In determining the meaning of any statute, we start with the statutory language. Blue Chip Stamps v. Manor Drug Stores, 421 U.S. 723, 756, 95 S.Ct. 1917, 44 L.Ed.2d 539 (1975) (Powell, J., concurring) (“The starting point in every case involving construction of a statute is the language itself.”). According to the leading legal dictionary, “unreasonable” means “not guided by reason; capricious or irrational.” See Black’s Law Dictionary 1537 (7th ed.1999); see also Merriam-Webster’s Collegiate Dictionary 1291 (10th ed.1998) (defining “unreasonable” as “not governed by or acting according to reason”). The plain language of the statute thus suggests deference to a state court decision unless it (1) involved a capricious or irrational application of clearly established federal law to the facts or (2) involved an application by the state courts that was not governed by reason.
To the extent that the plain meaning of the term “unreasonable” is ambiguous and *249not conclusive, we look to the legislative history to decipher Congress’s intent. Garcia v. United States, 469 U.S. 70, 76 n. 3, 105 S.Ct. 479, 83 L.Ed.2d 472 (1984)(quoting Schwegmann Brothers v. Calvert Distillers Corp., 341 U.S. 384, 395, 71 S.Ct. 745, 95 L.Ed. 1035 (1951) (Jackson, J., concurring opinion)). Here, the legislative history further reinforces the fact that Congress intended for habeas courts to give a very high degree of deference to state court applications of federal law.
In settling on the phrase “unreasonable application,” the Senate explicitly rejected an alternative wording offered in the House. Under the House version of the statute, habeas relief would have been available only if the state court decision was “contrary to, or involved an arbitrary or unreasonable application to the facts, of clearly established federal law.” 141 Cong. Rec. H1424 (daily ed. February 8, 1995)(emphasis added).
Significantly, the two words — “unreasonable” (the word eventually adopted by Congress) and “arbitrary” (the word rejected by Congress) — are not linguistically far apart. The word “arbitrary” means “determined by individual discretion; specif., determined by a judge rather than fixed rules, procedures, or law.” Black’s Law Dictionary at 100; see also Merriam-Webster’s Collegiate Dictionary at 59 (defining “arbitrary” as depending on the individual discretion (as of judge) and not fixed by law). The Senate — and ultimately the Congress — apparently believed that every arbitrary decision is unreasonable but that, in contrast, an unreasonable decision need not always be arbitrary.

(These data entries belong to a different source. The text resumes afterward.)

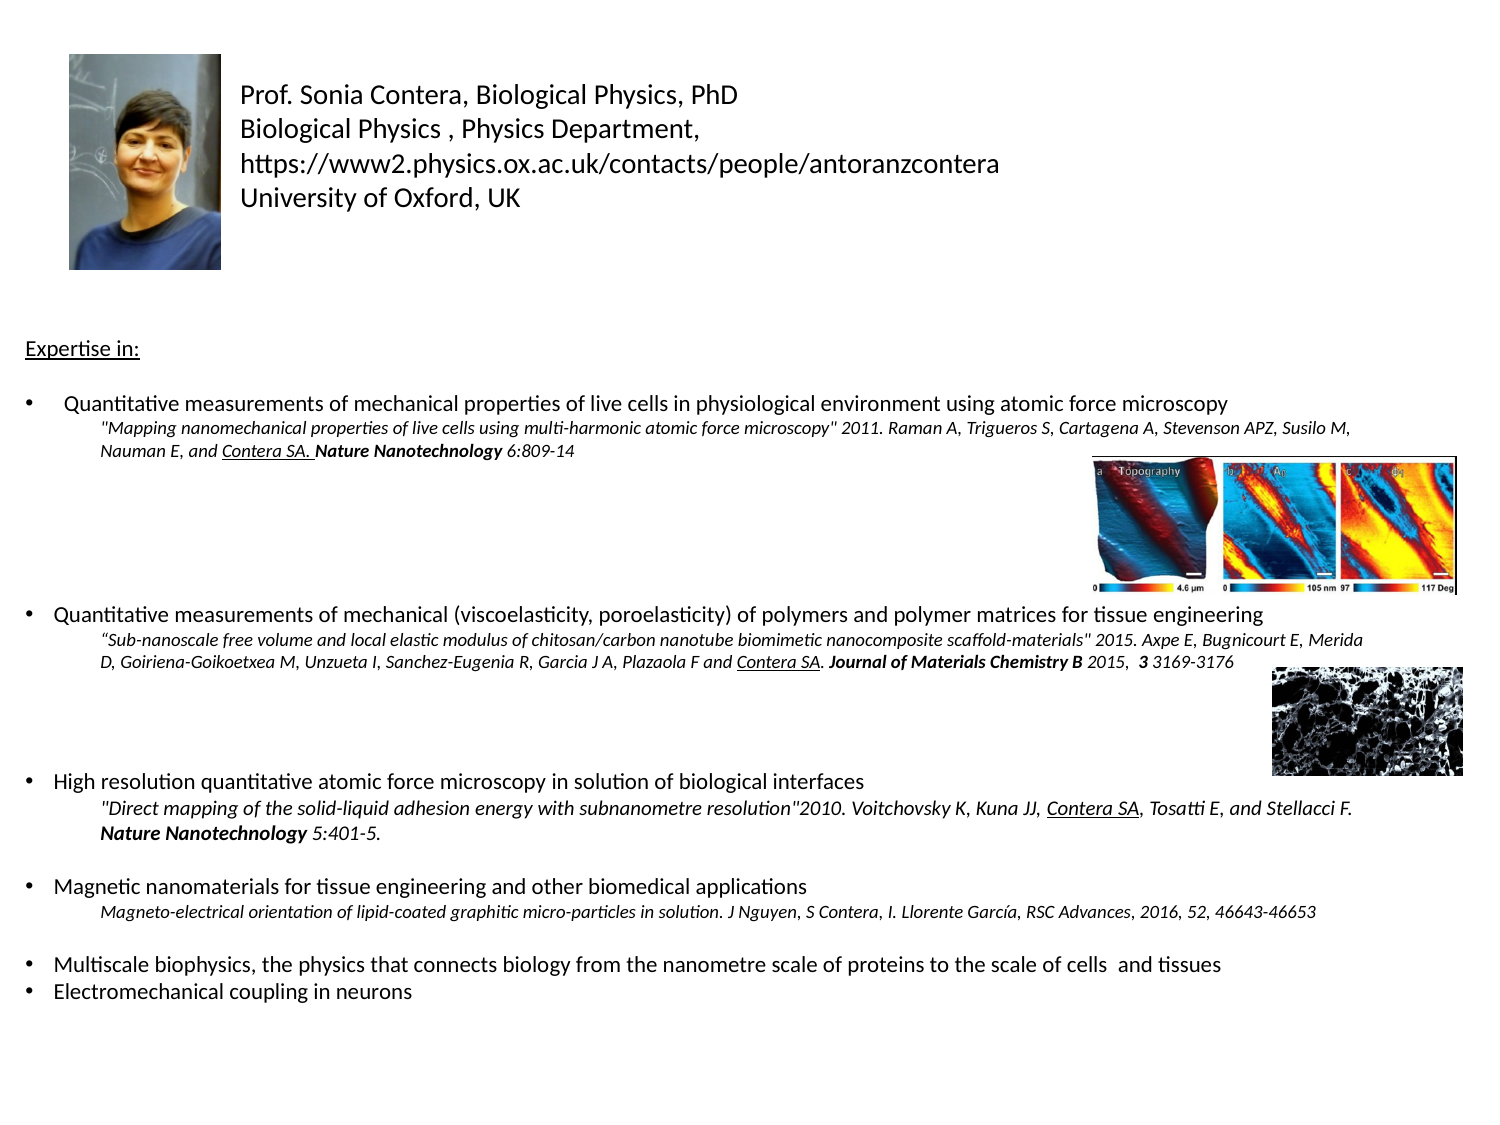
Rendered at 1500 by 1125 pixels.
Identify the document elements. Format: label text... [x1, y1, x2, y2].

picture [1092, 455, 1458, 596]
picture [69, 54, 221, 270]
picture [1272, 667, 1463, 776]
text_box Expertise in: Quantitative measurements of mechanical properties of live cells in physiological environment using atomic force microscopy "Mapping nanomechanical properties of live cells using multi-harmonic atomic force microscopy" 2011. Raman A, Trigueros S, Cartagena A, Stevenson APZ, Susilo M, Nauman E, and Contera SA. Nature Nanotechnology 6:809-14 Quantitative measurements of mechanical (viscoelasticity, poroelasticity) of polymers and polymer matrices for tissue engineering “Sub-nanoscale free volume and local elastic modulus of chitosan/carbon nanotube biomimetic nanocomposite scaffold-materials" 2015. Axpe E, Bugnicourt E, Merida D, Goiriena-Goikoetxea M, Unzueta I, Sanchez-Eugenia R, Garcia J A, Plazaola F and Contera SA. Journal of Materials Chemistry B 2015, 3 3169-3176 High resolution quantitative atomic force microscopy in solution of biological interfaces "Direct mapping of the solid-liquid adhesion energy with subnanometre resolution"2010. Voitchovsky K, Kuna JJ, Contera SA, Tosatti E, and Stellacci F. Nature Nanotechnology 5:401-5. Magnetic nanomaterials for tissue engineering and other biomedical applications Magneto-electrical orientation of lipid-coated graphitic micro-particles in solution. J Nguyen, S Contera, I. Llorente García, RSC Advances, 2016, 52, 46643-46653 Multiscale biophysics, the physics that connects biology from the nanometre scale of proteins to the scale of cells and tissues Electromechanical coupling in neurons [10, 326, 1395, 1040]
title Prof. Sonia Contera, Biological Physics, PhD Biological Physics , Physics Department, https://www2.physics.ox.ac.uk/contacts/people/antoranzcontera University of Oxford, UK [225, 66, 1500, 308]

In the light of these observations, perhaps the degree of deference federal courts owe to state court decisions can best be conceptualized if we imagine a spectrum that ranges from arbitrary applications of federal law on one end, to de novo review of those applications on the other. By virtue of the close relationship between the words “arbitrary” and “unreasonable,” it would seem that Congress intended that “unreasonable” would fall near the “arbitrary” end of the spectrum.

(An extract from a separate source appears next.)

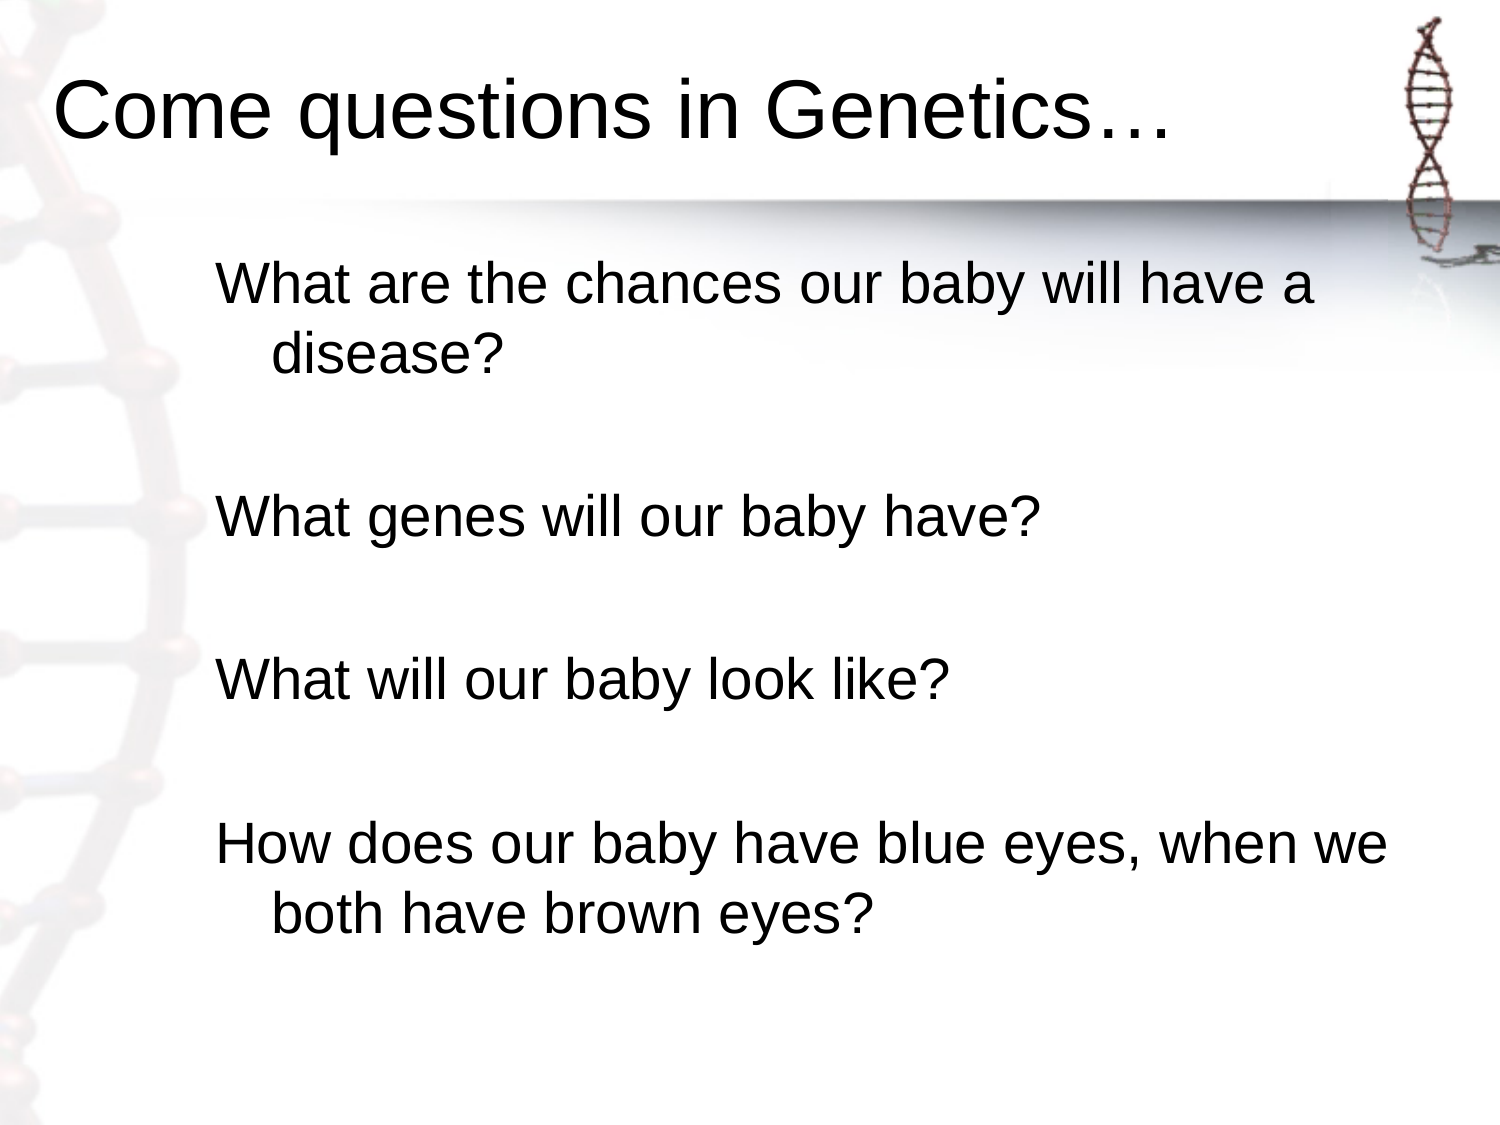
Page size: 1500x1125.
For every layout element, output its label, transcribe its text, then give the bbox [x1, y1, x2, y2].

In applying the statute, it is also helpful to underscore that the plain terms of the statute require the habeas court to conduct an “unreasonableness” as opposed to a “reasonableness” inquiry into the state court’s application of federal law to the facts. Thus, translated to the case today, the question is not whether the Mississippi Supreme Court was reasonable when it applied the Strickland standard; instead, the question is whether the petitioner bore his burden of proving that the Mississippi Supreme Court’s application of Strickland was, in fact, treasonable.
In sum, we must always keep in mind that the statutory term “unreasonable” requires a very high deference to state court decisions.